▼

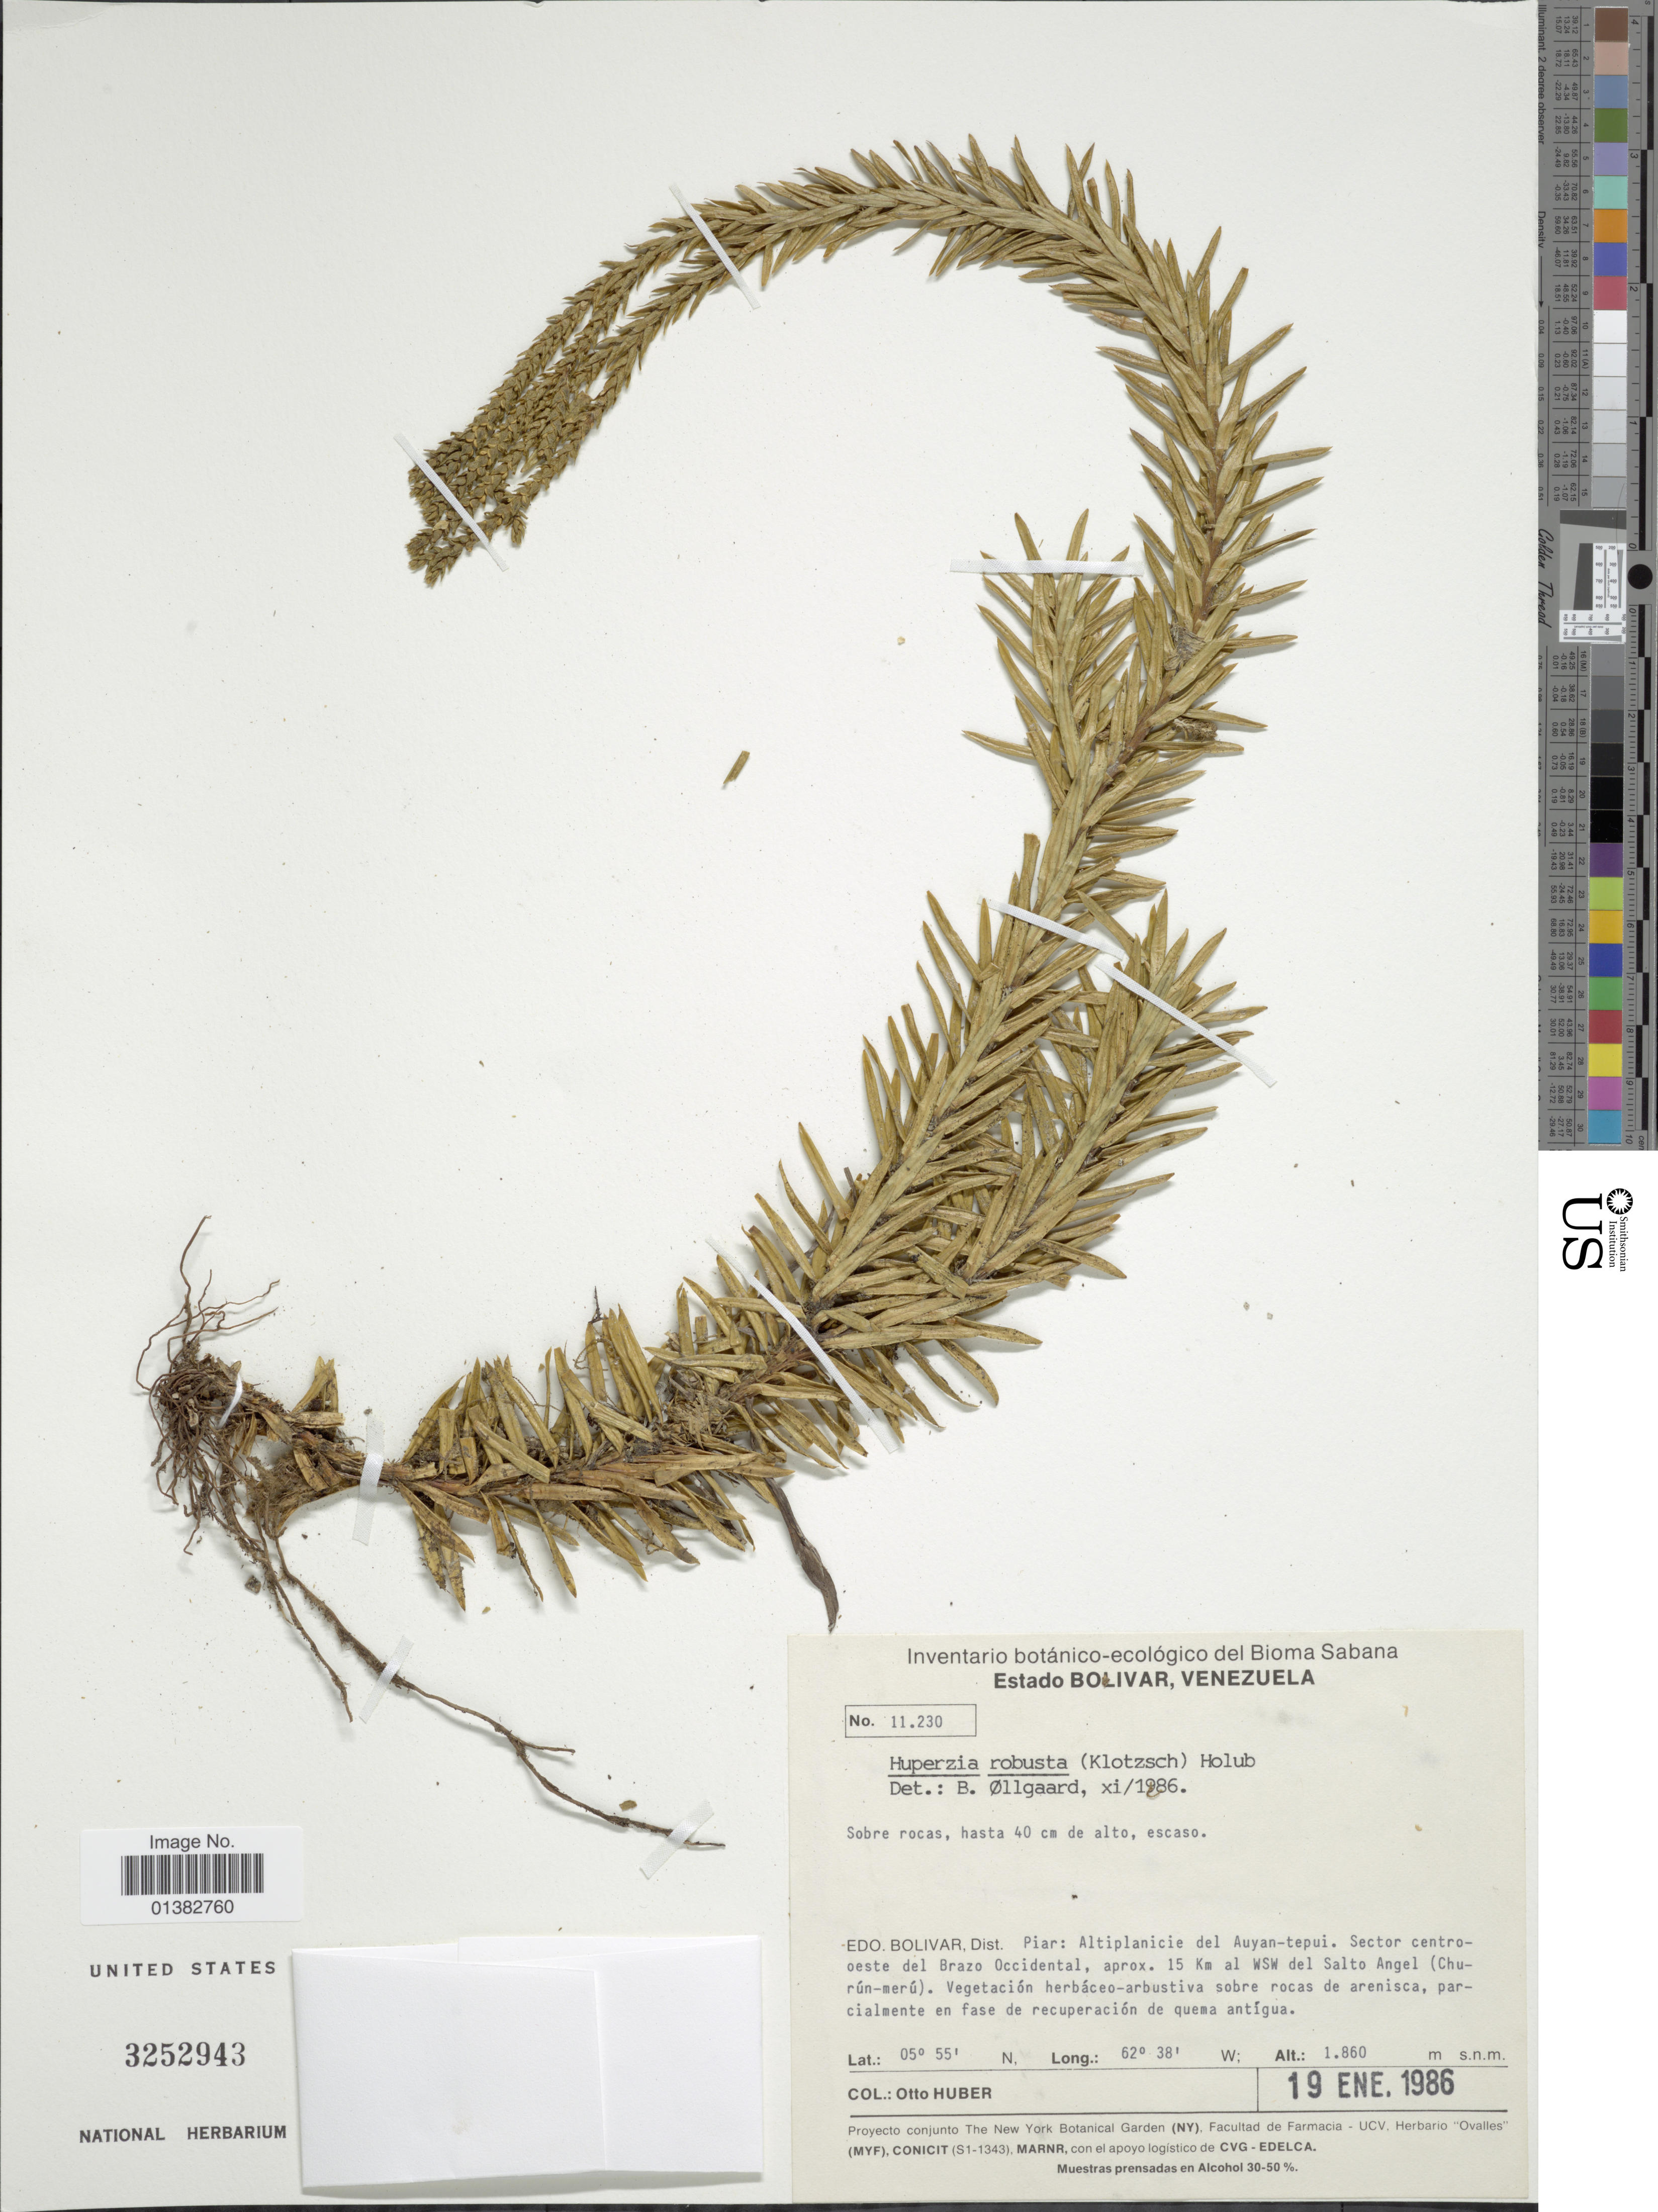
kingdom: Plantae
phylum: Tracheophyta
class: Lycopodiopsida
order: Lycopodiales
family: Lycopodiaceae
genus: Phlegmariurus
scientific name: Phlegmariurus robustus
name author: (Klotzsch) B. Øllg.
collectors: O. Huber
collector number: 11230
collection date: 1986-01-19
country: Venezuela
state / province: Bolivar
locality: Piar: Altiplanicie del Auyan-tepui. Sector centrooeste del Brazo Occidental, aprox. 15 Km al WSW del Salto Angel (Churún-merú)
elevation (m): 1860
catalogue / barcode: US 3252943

▲

Description of the task:
Copy out the records word for word, from the line containing "state / province: Bolivar" through the final line, including both.

Problem solution:
state / province: Bolivar
locality: Piar: Altiplanicie del Auyan-tepui. Sector centrooeste del Brazo Occidental, aprox. 15 Km al WSW del Salto Angel (Churún-merú)
elevation (m): 1860
catalogue / barcode: US 3252943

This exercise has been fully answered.